下のデータのうち、「collection date as typed: 20 Mar 1947」を含む行から始まり「country: St. Vincent - Grenadines」を含む行で終わる部分を、一字も変えずにそのまま書き写してください。最初と最後の行も含めます。

****************************************

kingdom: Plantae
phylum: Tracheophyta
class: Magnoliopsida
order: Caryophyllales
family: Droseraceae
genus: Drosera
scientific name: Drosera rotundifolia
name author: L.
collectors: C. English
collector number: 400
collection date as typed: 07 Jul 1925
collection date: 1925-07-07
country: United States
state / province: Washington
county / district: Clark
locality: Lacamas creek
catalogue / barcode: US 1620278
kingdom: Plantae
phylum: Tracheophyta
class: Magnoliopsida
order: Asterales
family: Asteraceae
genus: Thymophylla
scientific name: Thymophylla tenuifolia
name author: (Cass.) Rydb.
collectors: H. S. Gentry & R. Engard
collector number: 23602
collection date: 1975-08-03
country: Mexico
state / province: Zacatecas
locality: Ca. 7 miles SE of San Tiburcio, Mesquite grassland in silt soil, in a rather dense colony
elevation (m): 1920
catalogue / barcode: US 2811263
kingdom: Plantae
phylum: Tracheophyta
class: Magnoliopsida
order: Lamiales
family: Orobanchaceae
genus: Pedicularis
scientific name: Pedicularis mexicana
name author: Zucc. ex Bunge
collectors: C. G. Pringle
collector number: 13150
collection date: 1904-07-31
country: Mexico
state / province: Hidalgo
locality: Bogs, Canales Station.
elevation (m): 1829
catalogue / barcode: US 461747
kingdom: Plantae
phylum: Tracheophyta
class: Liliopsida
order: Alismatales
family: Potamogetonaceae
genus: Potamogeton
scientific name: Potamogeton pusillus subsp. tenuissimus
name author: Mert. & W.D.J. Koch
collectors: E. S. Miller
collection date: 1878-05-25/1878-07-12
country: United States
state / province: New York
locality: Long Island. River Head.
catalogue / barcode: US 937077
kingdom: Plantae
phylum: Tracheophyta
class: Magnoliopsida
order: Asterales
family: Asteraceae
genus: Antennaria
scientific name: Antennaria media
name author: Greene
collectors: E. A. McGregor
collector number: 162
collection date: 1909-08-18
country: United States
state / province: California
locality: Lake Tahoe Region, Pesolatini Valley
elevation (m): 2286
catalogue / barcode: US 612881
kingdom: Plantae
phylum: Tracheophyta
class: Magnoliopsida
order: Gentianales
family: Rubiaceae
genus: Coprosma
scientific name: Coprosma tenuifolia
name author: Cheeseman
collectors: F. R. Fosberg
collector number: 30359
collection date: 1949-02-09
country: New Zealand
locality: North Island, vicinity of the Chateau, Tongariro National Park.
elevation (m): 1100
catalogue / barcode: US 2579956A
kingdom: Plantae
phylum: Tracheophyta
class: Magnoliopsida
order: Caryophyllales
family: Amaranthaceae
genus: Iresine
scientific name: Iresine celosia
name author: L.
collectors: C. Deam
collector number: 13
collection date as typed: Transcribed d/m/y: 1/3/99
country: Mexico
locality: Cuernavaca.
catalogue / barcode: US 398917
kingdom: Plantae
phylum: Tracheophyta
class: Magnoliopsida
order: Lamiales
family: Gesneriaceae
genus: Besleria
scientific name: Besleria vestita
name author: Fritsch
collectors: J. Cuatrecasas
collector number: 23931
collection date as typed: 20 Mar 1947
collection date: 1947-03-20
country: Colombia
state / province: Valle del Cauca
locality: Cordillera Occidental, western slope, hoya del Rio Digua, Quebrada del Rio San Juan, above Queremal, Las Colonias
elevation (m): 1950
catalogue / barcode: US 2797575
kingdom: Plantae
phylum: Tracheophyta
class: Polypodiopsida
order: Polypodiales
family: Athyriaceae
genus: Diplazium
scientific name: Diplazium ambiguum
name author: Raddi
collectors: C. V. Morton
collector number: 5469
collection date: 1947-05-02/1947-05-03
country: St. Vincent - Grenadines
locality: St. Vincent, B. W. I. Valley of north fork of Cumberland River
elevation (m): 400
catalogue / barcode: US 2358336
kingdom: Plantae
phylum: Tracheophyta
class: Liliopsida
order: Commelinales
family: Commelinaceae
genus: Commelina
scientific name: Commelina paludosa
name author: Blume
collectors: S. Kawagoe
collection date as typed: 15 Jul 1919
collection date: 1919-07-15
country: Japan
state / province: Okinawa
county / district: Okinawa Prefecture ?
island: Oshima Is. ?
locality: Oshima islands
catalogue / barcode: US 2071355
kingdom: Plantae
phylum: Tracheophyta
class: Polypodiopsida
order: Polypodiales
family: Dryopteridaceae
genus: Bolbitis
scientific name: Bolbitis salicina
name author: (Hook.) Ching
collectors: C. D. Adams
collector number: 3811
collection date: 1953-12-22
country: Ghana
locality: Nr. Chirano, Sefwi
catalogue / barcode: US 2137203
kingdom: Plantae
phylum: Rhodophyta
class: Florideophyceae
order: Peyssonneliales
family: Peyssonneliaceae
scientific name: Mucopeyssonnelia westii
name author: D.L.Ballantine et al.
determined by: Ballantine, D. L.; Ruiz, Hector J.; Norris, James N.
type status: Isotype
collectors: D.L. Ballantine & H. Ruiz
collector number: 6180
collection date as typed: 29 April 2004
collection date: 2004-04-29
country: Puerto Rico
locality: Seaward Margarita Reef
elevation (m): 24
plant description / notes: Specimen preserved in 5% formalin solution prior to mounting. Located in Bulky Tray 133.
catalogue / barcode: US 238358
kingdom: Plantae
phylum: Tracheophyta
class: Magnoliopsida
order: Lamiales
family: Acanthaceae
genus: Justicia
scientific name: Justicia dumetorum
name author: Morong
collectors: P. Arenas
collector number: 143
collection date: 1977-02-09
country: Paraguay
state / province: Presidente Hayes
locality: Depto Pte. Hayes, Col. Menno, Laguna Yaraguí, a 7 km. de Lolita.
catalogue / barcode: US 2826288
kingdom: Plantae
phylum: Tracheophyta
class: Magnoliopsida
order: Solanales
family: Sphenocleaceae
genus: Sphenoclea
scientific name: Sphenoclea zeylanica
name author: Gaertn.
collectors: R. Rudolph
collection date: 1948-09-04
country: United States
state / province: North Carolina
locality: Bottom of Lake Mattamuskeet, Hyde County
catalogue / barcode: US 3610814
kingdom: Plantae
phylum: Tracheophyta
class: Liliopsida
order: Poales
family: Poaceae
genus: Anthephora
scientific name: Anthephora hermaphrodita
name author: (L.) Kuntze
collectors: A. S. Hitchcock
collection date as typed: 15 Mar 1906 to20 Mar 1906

****************************************

**回答**
collection date as typed: 20 Mar 1947
collection date: 1947-03-20
country: Colombia
state / province: Valle del Cauca
locality: Cordillera Occidental, western slope, hoya del Rio Digua, Quebrada del Rio San Juan, above Queremal, Las Colonias
elevation (m): 1950
catalogue / barcode: US 2797575
kingdom: Plantae
phylum: Tracheophyta
class: Polypodiopsida
order: Polypodiales
family: Athyriaceae
genus: Diplazium
scientific name: Diplazium ambiguum
name author: Raddi
collectors: C. V. Morton
collector number: 5469
collection date: 1947-05-02/1947-05-03
country: St. Vincent - Grenadines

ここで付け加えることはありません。